First, you're capturing everything from <xml>
to </xml>
in one big group. This means that if you manage to exclude the FType bits, you'll get nothing at all; if you don't, you'll get everything. If you create three separate groups, and make the middle one non-capturing, that will let you exclude the middle one.
Second, you're trying to exclude everything from <FType>
to <FType>
, which isn't going to work. The closing tag is </FType>
.
Third, you're using greedy matches everywhere, so even if you get the first two right, you're going to match everything up to the last FType, including any earlier FTypes.
Putting it all together:
>>> re.match(r'(?P<xml>.*?)(?:<FType>.*</FType>)(.*)', s, re.DOTALL).groups()
('<xml>\n<EType>\n<E></E>\n<F></F>\n', '\n<G></G>\n</EType>\n</xml>\n')
If you ''.join
that together, or sub
it to r'\1\2'
, etc., you'll get the desired output.
Fourth, this is, of course, horribly brittle.
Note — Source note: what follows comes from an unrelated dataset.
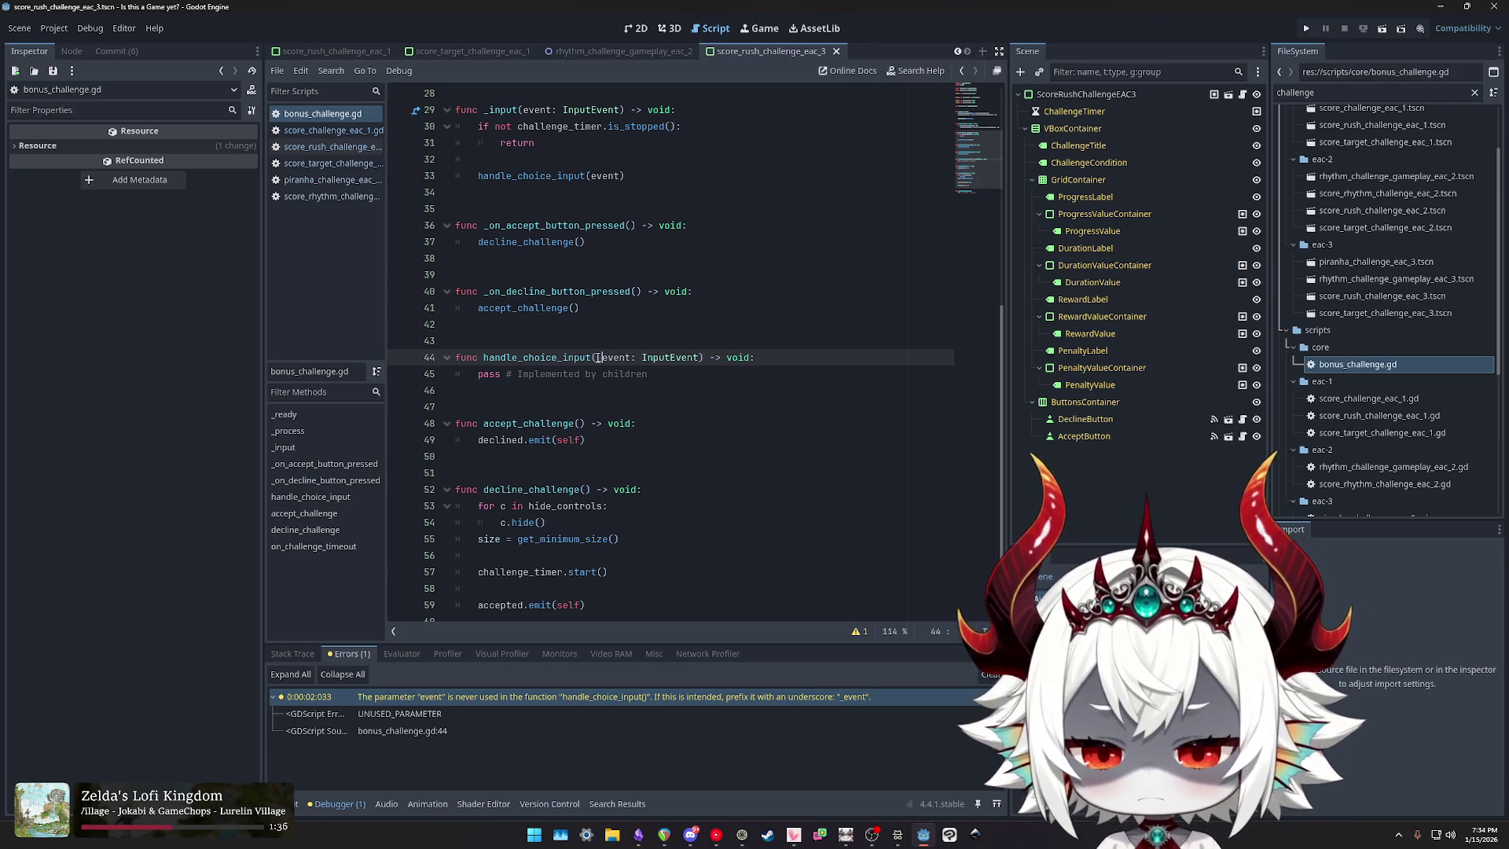
{"action": "left_click", "coordinate": [318, 137]}
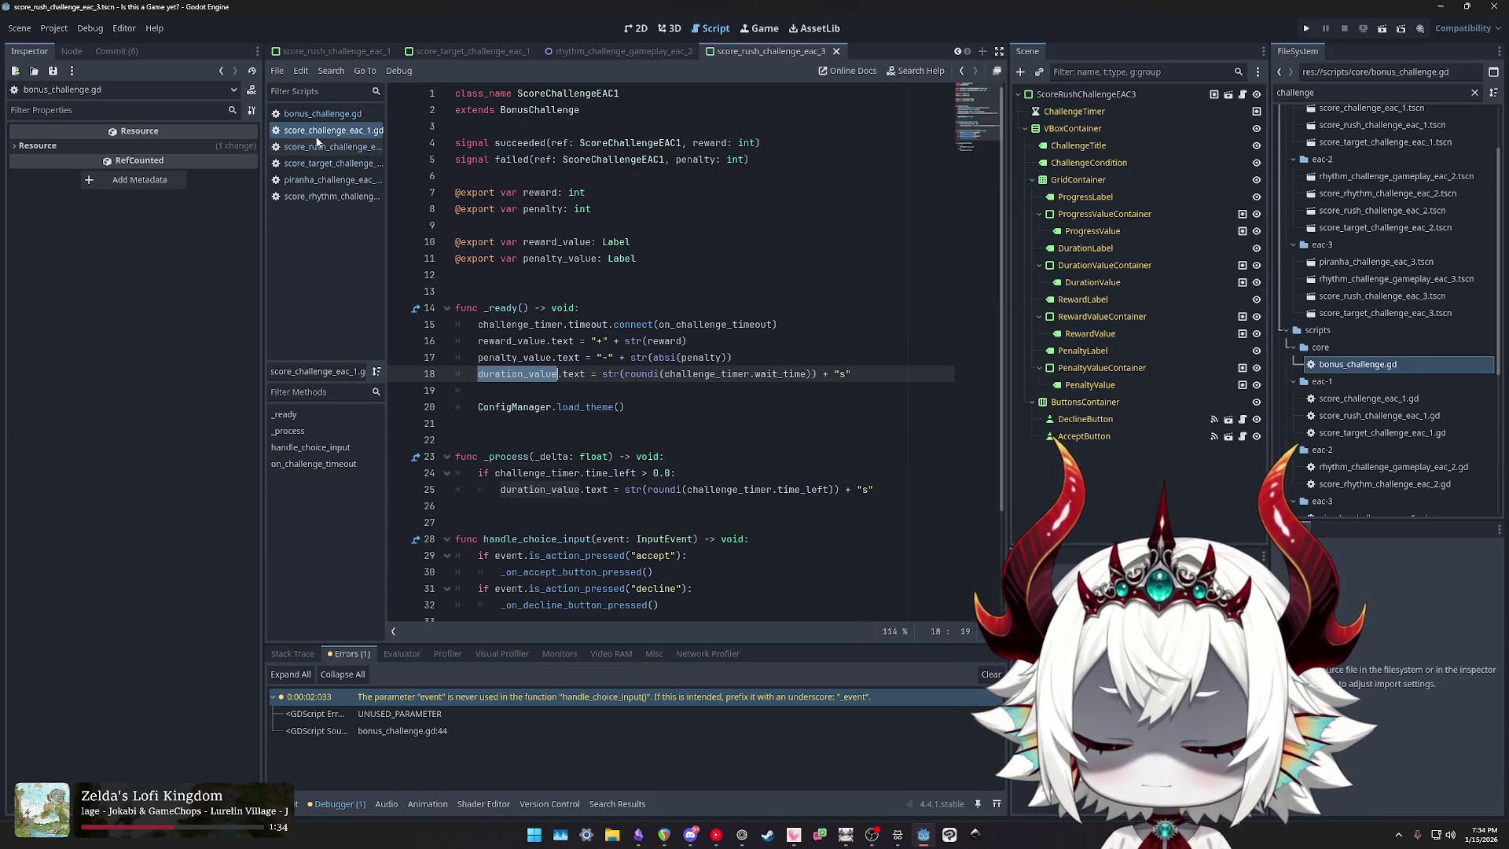
{"action": "scroll", "coordinate": [601, 378], "scroll_direction": "down", "scroll_amount": 3}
But parsing a non-regular language like XML with regexps is guaranteed to be horribly brittle (or very complex and sometimes exponentially slow), which is why you shouldn't do it. But that's what you asked for.
And if you're trying to use this with a function that doesn't take regexp patterns, or one that takes a different regexp syntax than Python's, this probably isn't going to help you very much.